Although it takes time to become as engrossed in the continuing story as happened with the earlier revelations, it then becomes as enticing. The trial is left in abeyance, the reader having been told that it must begin anew after Royal’s death. There is now time to move away from the trial and Royal, and become immersed in the other narratives.
These are several. In the earlier part of the novel relationships are an important feature, and they remain so throughout. The moving glimpses into life in Ethiopia where a loving uncle has been forced to put his niece into an orphanage from where he is pleased to learn she will go to an American family contrast with the reality. The main character’s feelings about his own family, with the lovely pictures of an ageing father with his whimsical behaviour charted alongside his acute legal mind, and then his death are followed with stronger portraits of tea drinking moments in his sister’s café, and his marriage.

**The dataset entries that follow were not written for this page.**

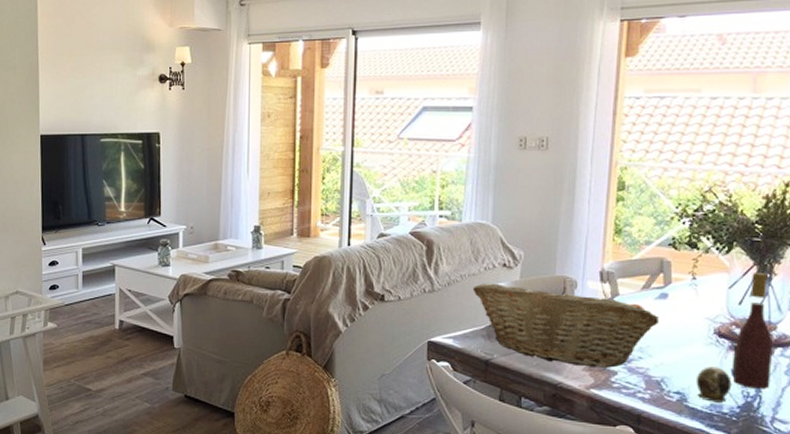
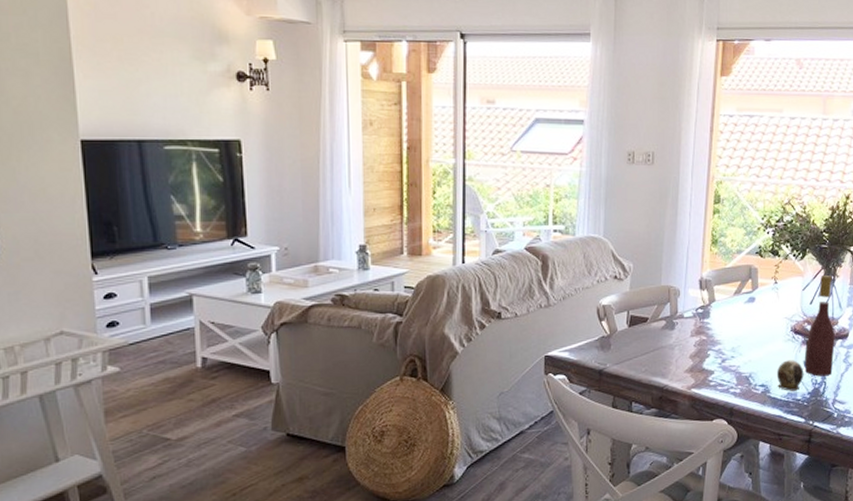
fruit basket: present [472,283,659,368] -> none [586,295,747,369]

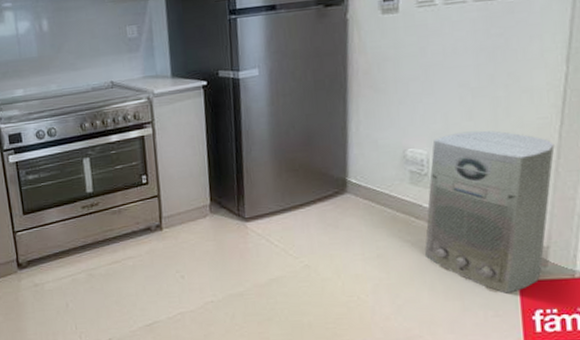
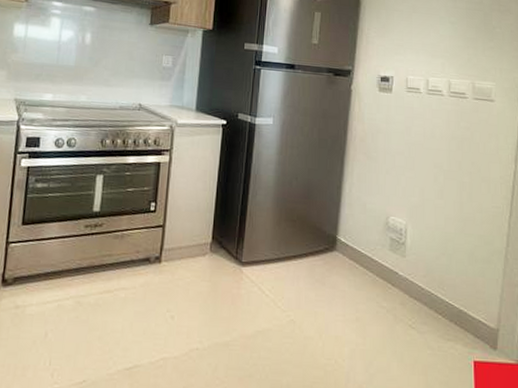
air purifier: present [424,130,555,293] -> none [397,208,505,373]

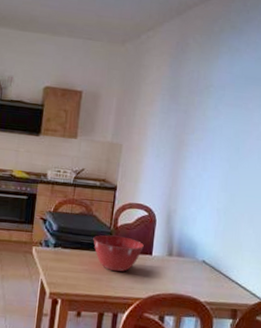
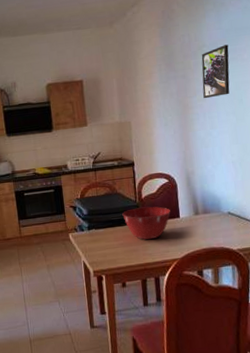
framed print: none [201,90,236,141] -> present [201,44,230,99]

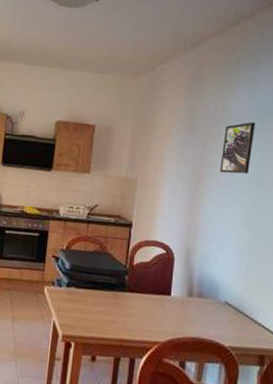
mixing bowl: present [122,206,171,240] -> none [108,274,162,314]

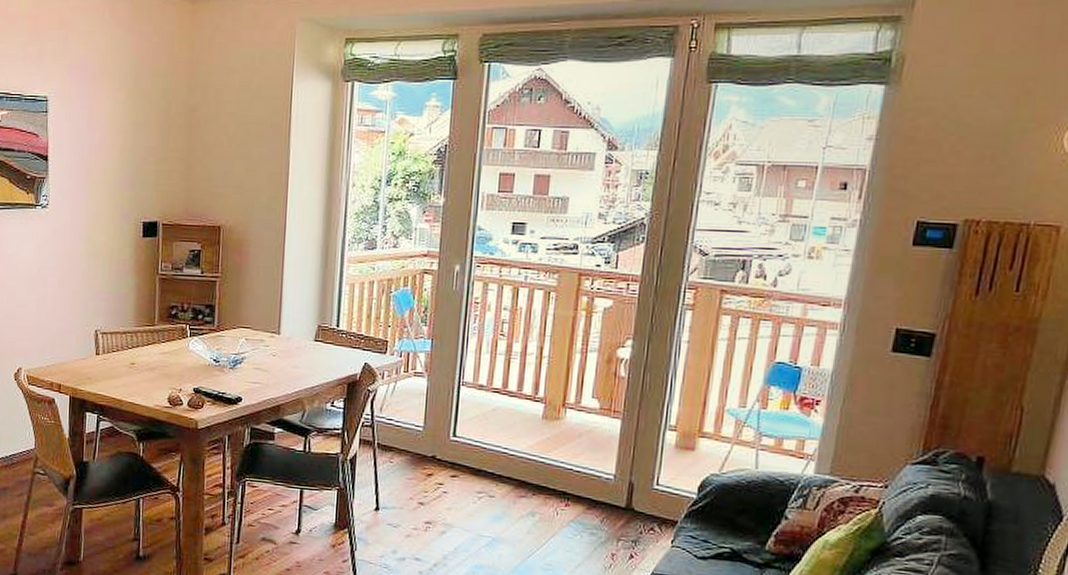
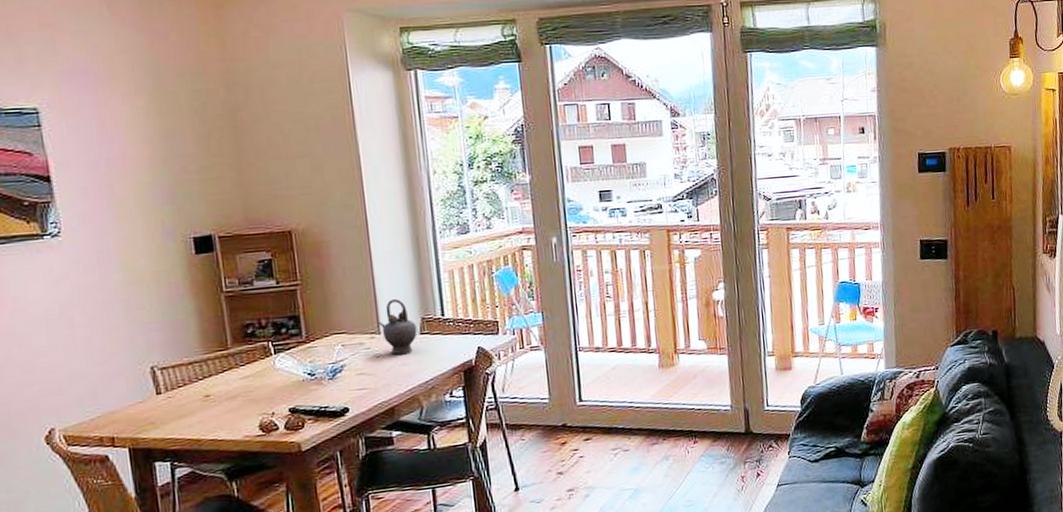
teapot: none [280,304,313,357] -> present [379,299,418,354]

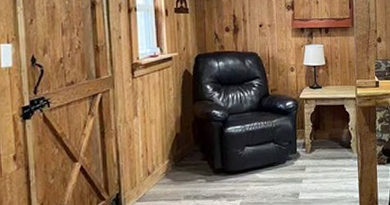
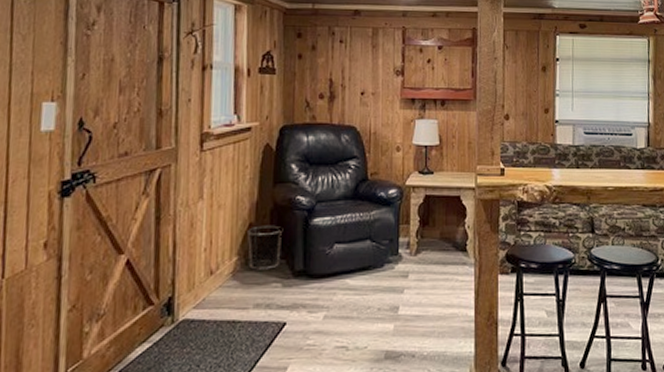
waste bin: none [174,134,204,170] -> present [247,225,283,270]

Importantly, and linking so sharply with current American politics is the portrayal of the adoptive family, their values and their right to a legal defence. The ramifications of adoption, the American Constitution and the type of protection it provides, together with the contrast of what might be considered an unsatisfactory life with a truly horrendous life are raised. The result of the trial and the Judge’s perceptive remarks, which resonate all too vividly with some of the commentary alive in current political debate, provides a satisfying end to the legal story.
As this is an uncorrected proof no quotes can be included in this review. However, Royal’s legal observations, and later the Judge’s commentary on the outcome of the case, are precise and thoughtful. They make an outstanding contribution to current debate over the legal ramifications of political events in America.
This is a novel that resonates with feeling and delightful vignettes of a family who are comfortable with each other and their differences. In contrast, a family which cannot allow lives to flourish beyond their consent, presents a horrific story that has wider implications than the one at the centre of Royal’s last case. This is a novel to be read and pondered. It is a real triumph.